Instructions for the task
Rewrite the stretch from the start of the records through the line containing "8: (293, 698)", substituting "upper-left" for "top-left" and leaving everything else unchanged.

(Records from a data collection)

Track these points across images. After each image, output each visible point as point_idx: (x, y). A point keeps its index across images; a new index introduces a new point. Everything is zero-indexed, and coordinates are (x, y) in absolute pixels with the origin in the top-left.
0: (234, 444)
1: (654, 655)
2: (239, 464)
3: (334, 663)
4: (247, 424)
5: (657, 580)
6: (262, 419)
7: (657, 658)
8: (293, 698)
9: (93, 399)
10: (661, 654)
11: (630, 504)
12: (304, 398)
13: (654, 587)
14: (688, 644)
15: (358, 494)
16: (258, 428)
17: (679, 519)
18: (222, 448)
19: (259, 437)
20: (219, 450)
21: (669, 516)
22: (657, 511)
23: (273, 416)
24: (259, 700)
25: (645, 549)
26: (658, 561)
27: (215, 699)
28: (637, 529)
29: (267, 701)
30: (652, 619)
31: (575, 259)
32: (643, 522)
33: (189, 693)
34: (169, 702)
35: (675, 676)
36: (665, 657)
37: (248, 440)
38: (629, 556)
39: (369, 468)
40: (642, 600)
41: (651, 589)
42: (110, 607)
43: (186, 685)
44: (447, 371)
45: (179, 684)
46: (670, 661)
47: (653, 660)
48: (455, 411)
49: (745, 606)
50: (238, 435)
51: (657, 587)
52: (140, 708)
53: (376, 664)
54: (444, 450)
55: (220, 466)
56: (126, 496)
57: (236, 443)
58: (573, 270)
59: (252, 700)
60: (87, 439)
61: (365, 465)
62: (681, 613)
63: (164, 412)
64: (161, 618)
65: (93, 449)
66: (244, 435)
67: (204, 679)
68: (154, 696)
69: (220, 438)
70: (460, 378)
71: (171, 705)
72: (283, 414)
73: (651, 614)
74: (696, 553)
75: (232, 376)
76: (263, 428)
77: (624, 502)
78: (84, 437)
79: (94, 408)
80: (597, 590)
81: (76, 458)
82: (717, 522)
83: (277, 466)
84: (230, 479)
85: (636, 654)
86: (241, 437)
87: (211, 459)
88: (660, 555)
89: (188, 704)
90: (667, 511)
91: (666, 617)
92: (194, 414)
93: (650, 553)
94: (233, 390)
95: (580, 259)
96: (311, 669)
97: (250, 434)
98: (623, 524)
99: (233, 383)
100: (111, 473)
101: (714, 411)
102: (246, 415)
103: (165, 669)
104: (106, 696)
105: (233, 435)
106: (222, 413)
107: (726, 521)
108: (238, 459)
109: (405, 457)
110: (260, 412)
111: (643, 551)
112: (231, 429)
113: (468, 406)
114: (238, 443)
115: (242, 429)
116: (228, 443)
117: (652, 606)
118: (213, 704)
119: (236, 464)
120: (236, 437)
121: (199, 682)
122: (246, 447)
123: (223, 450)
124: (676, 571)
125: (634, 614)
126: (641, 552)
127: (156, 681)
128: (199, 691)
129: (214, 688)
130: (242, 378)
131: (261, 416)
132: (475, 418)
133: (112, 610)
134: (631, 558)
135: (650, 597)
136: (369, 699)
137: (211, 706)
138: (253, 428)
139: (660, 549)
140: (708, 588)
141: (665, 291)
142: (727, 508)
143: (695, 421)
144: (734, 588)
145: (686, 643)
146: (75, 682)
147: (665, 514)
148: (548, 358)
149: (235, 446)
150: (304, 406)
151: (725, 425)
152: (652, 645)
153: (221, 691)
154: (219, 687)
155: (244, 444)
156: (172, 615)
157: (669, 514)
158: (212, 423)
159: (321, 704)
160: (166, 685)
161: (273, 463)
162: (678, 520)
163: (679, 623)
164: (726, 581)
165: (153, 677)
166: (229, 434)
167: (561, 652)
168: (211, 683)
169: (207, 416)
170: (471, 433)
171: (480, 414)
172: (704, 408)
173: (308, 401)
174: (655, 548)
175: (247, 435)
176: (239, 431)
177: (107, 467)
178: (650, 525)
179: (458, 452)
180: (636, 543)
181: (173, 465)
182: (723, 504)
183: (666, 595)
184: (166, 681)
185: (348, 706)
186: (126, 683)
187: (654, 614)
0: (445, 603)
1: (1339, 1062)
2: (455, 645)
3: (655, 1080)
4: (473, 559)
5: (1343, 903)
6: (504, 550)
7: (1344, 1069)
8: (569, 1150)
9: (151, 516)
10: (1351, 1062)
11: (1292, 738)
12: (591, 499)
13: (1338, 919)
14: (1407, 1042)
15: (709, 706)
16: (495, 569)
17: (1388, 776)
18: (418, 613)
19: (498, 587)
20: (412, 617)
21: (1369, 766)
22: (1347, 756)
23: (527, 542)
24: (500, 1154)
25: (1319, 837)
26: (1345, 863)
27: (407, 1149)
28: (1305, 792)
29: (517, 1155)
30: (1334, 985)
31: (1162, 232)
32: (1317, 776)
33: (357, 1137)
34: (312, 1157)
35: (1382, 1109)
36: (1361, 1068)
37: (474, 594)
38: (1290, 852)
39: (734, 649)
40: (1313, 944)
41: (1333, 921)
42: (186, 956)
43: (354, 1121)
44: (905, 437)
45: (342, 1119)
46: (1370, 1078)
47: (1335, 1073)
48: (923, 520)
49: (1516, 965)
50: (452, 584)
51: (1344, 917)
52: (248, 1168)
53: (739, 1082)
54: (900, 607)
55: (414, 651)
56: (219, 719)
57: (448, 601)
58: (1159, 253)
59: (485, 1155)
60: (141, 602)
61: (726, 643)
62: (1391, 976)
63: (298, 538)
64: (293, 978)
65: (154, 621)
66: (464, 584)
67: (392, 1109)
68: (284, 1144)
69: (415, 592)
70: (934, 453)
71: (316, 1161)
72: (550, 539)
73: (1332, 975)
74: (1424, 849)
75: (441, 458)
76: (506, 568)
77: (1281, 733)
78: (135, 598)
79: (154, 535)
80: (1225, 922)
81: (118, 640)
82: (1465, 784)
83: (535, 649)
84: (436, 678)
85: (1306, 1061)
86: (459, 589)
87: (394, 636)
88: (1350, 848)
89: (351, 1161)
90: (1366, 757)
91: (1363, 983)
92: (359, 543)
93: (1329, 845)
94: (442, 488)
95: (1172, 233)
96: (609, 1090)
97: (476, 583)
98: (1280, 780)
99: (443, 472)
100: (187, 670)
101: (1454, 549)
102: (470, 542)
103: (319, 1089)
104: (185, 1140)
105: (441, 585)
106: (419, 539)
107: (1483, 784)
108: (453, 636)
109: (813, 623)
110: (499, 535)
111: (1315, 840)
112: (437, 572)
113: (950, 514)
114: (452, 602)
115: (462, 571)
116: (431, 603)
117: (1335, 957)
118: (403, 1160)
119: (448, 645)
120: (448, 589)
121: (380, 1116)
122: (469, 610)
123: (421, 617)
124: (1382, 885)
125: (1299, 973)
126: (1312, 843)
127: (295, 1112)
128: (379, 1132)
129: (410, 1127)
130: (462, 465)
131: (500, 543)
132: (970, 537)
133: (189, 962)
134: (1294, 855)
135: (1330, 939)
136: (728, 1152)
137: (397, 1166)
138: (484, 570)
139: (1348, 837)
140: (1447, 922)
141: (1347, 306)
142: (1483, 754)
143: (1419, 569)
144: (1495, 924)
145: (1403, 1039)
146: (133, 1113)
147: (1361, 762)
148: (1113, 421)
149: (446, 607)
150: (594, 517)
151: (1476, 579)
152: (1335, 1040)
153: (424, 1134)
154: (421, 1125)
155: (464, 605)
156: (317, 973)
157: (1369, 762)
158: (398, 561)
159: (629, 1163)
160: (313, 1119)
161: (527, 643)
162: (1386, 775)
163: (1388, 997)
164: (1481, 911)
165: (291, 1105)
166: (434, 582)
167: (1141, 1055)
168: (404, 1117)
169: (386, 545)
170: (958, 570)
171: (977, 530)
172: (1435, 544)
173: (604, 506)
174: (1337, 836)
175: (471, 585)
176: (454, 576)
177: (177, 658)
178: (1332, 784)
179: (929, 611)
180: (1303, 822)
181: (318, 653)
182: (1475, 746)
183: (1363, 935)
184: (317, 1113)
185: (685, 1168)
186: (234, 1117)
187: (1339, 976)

Answer section
Track these points across images. After each image, output each visible point as point_idx: (x, y). A point keeps its index across images; a new index introduces a new point. Everything is zero-indexed, and coordinates are (x, y) in absolute pixels with the origin in the upper-left.
0: (234, 444)
1: (654, 655)
2: (239, 464)
3: (334, 663)
4: (247, 424)
5: (657, 580)
6: (262, 419)
7: (657, 658)
8: (293, 698)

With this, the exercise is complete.